EXTRACT =>

The PCU will signal that the voltage has been adjusted, and cores will return to full execution speed. When finished, the PCU will return to regular (non-AVX) operating modes 1ms after AVX instructions are completed. Turbo state limiting will decrease timing variability and power.
Some HPC software requires limited thread variability, which gives some cluster designers concerns about turbo power surges. To combat this, some disable turbo. Turbo state limiting uniformly caps the maximum number of turbo states for all cores. This provides a predictable range of thread variability and power risk, while allowing some turbo performance benefit.
Cluster On Die (COD) mode
Cluster on Die (COD) is supported on one-socket and two-socket SKU's with two home agents (10+ cores).
COD reduces coherence traffic and cache-to-cache transfer latencies, and targets NUMA (non-uniform memory access) optimized workloads where latency is more important than sharing caching agents. COD is best used for highly NUMA (non-uniform memory access) optimized workloads.

[Stored data entries]
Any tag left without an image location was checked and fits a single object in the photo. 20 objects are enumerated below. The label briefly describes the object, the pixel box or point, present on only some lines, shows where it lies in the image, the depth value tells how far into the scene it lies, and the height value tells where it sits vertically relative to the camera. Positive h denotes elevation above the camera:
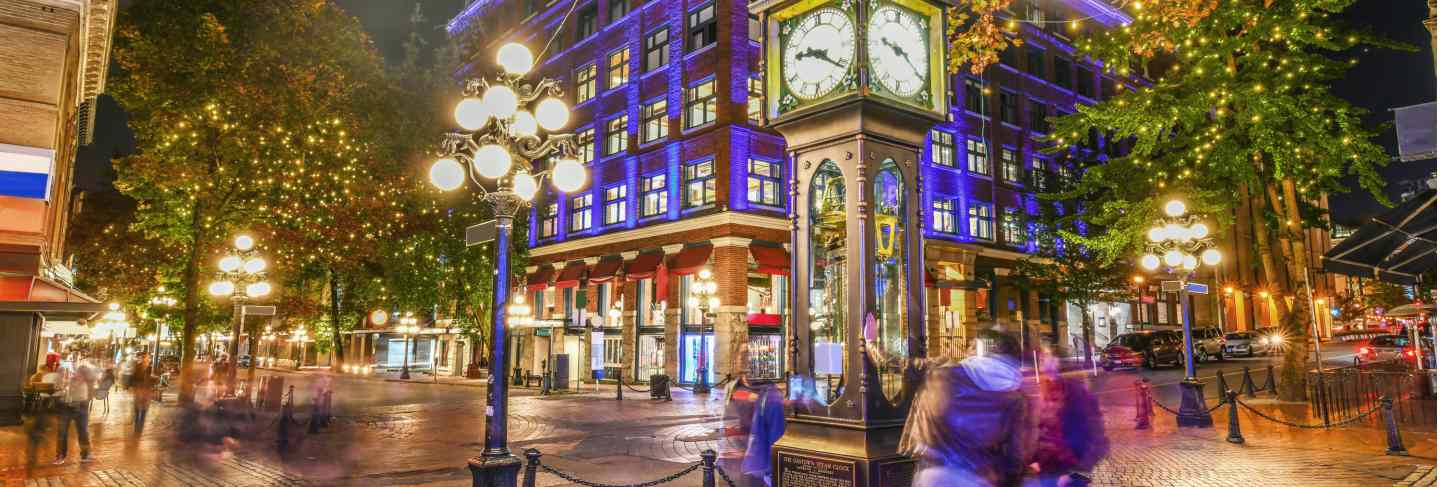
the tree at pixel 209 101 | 21.64 +6.63
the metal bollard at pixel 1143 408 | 15.57 -1.15
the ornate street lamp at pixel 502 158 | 7.20 +1.85
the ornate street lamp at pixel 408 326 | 43.28 +1.11
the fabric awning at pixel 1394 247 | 8.00 +1.12
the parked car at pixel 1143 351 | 34.34 -0.18
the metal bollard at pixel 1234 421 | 13.45 -1.22
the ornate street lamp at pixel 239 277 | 20.00 +1.71
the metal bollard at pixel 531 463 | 7.39 -1.04
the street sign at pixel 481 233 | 7.72 +1.08
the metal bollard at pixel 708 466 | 7.18 -1.03
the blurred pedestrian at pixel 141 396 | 18.42 -1.09
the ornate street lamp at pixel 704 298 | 29.88 +1.79
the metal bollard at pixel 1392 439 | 11.45 -1.29
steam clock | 5.79 +0.95
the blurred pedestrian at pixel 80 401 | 13.38 -0.91
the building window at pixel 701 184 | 32.78 +6.49
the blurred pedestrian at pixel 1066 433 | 5.27 -0.56
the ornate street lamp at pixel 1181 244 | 16.36 +2.23
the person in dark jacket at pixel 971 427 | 4.19 -0.41
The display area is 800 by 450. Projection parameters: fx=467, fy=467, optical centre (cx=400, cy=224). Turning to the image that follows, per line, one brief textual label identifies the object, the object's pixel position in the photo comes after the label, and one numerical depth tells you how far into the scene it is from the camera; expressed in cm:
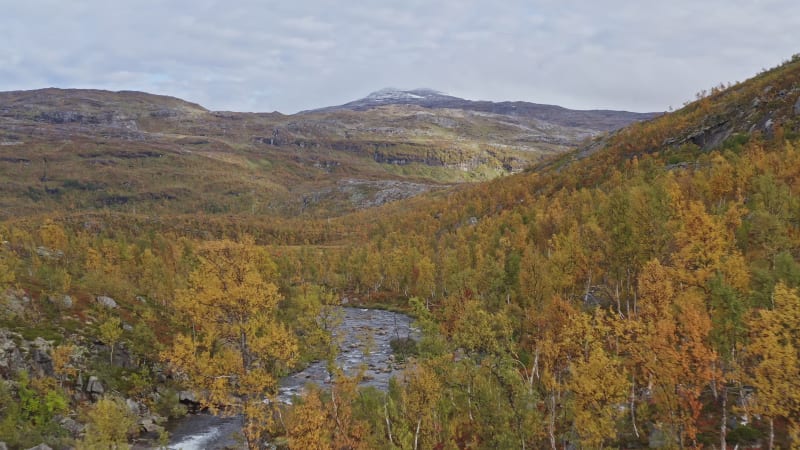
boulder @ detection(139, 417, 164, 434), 5350
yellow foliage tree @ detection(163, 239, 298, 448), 3397
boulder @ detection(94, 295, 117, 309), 7117
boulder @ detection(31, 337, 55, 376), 5298
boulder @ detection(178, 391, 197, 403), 6084
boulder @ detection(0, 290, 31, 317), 5928
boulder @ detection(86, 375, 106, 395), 5512
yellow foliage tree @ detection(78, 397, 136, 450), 4106
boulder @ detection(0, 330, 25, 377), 5044
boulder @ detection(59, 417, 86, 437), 4775
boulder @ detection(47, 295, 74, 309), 6488
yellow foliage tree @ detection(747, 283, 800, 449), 2291
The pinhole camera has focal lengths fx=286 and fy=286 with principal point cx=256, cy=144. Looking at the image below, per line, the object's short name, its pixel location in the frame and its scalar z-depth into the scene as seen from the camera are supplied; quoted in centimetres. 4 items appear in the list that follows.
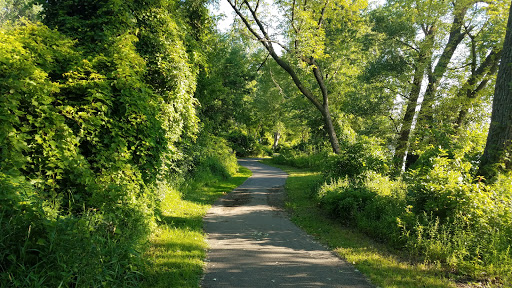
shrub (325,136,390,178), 1052
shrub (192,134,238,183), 1490
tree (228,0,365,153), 1293
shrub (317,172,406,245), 684
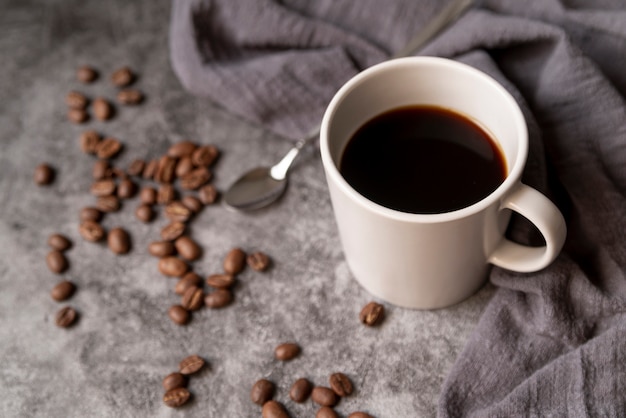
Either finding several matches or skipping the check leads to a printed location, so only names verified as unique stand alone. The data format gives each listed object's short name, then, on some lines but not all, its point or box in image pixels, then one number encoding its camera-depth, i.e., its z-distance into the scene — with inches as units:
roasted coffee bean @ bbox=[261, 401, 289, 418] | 18.7
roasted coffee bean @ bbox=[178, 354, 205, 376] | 19.3
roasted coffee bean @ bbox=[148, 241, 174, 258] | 20.4
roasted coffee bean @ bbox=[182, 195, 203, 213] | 20.8
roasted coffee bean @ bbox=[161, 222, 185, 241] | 20.6
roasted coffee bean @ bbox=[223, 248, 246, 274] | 20.2
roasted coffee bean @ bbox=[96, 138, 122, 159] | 21.5
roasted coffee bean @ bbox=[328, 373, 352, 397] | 19.0
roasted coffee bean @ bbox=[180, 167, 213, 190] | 21.0
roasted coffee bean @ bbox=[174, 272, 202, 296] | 20.1
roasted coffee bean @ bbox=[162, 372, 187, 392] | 19.1
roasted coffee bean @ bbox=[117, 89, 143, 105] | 22.1
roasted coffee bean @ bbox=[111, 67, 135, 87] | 22.3
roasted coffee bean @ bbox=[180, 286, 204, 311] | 19.9
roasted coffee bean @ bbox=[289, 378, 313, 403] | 19.0
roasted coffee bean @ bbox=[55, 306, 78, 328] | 20.0
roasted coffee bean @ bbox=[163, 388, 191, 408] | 19.0
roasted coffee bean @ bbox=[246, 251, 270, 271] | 20.2
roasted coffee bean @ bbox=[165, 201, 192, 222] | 20.7
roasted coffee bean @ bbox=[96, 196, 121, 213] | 21.0
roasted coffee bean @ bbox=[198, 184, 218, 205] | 20.9
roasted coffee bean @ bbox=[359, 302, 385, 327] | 19.5
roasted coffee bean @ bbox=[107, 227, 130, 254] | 20.5
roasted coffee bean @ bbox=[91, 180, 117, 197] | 21.1
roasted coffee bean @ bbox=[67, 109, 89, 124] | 22.0
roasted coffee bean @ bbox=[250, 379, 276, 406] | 19.0
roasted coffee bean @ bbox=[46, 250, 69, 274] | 20.4
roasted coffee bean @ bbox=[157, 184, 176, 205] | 21.0
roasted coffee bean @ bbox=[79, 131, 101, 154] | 21.6
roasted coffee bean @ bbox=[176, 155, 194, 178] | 21.2
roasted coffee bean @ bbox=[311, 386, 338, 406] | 18.8
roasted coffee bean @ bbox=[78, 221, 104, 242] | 20.7
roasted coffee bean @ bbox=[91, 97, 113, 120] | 22.0
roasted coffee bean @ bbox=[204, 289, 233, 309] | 19.8
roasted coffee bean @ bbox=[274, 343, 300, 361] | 19.3
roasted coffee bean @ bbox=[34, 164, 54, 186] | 21.3
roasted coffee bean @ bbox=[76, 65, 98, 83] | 22.5
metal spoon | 20.6
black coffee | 17.7
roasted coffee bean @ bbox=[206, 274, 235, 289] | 20.0
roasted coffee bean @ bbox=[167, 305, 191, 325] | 19.7
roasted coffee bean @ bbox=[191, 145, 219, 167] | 21.2
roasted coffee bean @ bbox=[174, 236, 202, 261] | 20.4
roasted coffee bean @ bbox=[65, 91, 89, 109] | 22.2
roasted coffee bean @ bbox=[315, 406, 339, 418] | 18.7
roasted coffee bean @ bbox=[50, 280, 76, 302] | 20.1
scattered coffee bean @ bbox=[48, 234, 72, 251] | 20.6
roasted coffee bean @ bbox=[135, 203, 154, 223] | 20.8
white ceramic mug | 16.9
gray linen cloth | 18.4
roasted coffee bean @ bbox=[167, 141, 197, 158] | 21.3
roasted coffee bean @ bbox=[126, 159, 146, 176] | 21.3
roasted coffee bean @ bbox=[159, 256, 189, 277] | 20.2
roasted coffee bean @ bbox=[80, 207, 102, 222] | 20.9
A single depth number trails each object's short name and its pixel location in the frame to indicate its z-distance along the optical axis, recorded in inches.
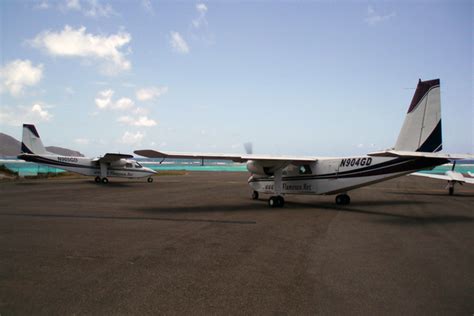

TASK SET =>
1: Rewrite the paragraph of the processor features excerpt that begins "Some HPC software requires" as a short bulleted list, keeping its main facts.
2: Answer these questions from the processor features excerpt:
(a) How long after AVX instructions are completed does the PCU return to regular (non-AVX) operating modes?
(b) Which SKUs support Cluster on Die mode?
(c) For what kind of workloads is COD best used?
3: Extend the processor features excerpt, starting after its final sentence about NUMA optimized workloads.

SOLVED TASKS =>
1:
- Some HPC software needs limited thread variability, so some cluster designers worry about turbo power surges.
- Some of them respond by disabling turbo.
- Turbo state limiting caps the maximum number of turbo states uniformly across all cores.
- This gives a predictable range of thread variability and power risk while keeping some turbo performance benefit.

2:
(a) 1ms.
(b) One-socket and two-socket SKUs with two home agents (10+ cores).
(c) Highly NUMA (non-uniform memory access) optimized workloads.

3:
Each Home agent has ~14KB of cache, which is eight-way, 256 sets, and two-sector wide. It stores eight-bit presence vector tracking caching agent, potentially owning a copy a cache line. Allocation on a cache-to-cache transfer and tracks hit-M, hit-E, and hit-S lines, which are hotly contested cache lines.
The result is lower cache-to-cache transfer latencies, and reduced directory updates and reads of hotly contested lines. Snoop traffic is also reduced by sending directed snoops, rather than broadcasting them.
Virtualization (VT-x) Features
The new VM features lower entry/exit latency, which reduces VMM overhead, and increases overall virtualization performance.
VM control structure (VMCS) shadowing enables efficient nested VMM usages, such as manageability and VM protection. Extended page and table (EPT) access/dirty bits enables efficient live migration, and helps SW managed fault tolerant solutions. Intel Cache Allocation Technology (CAT) is now monitored on a per-VM basis. Utilization data allows VM software to make better decisions on workload scheduling and migration.
Advanced Vector Extensions (AVX) 2.0
Advanced Vector Extensions (AVX), has also been updated to AVX2, which now uses 256-bit floating point SIMD instructions. This will allow you to use up to twice the amount of packed data with a single instruction.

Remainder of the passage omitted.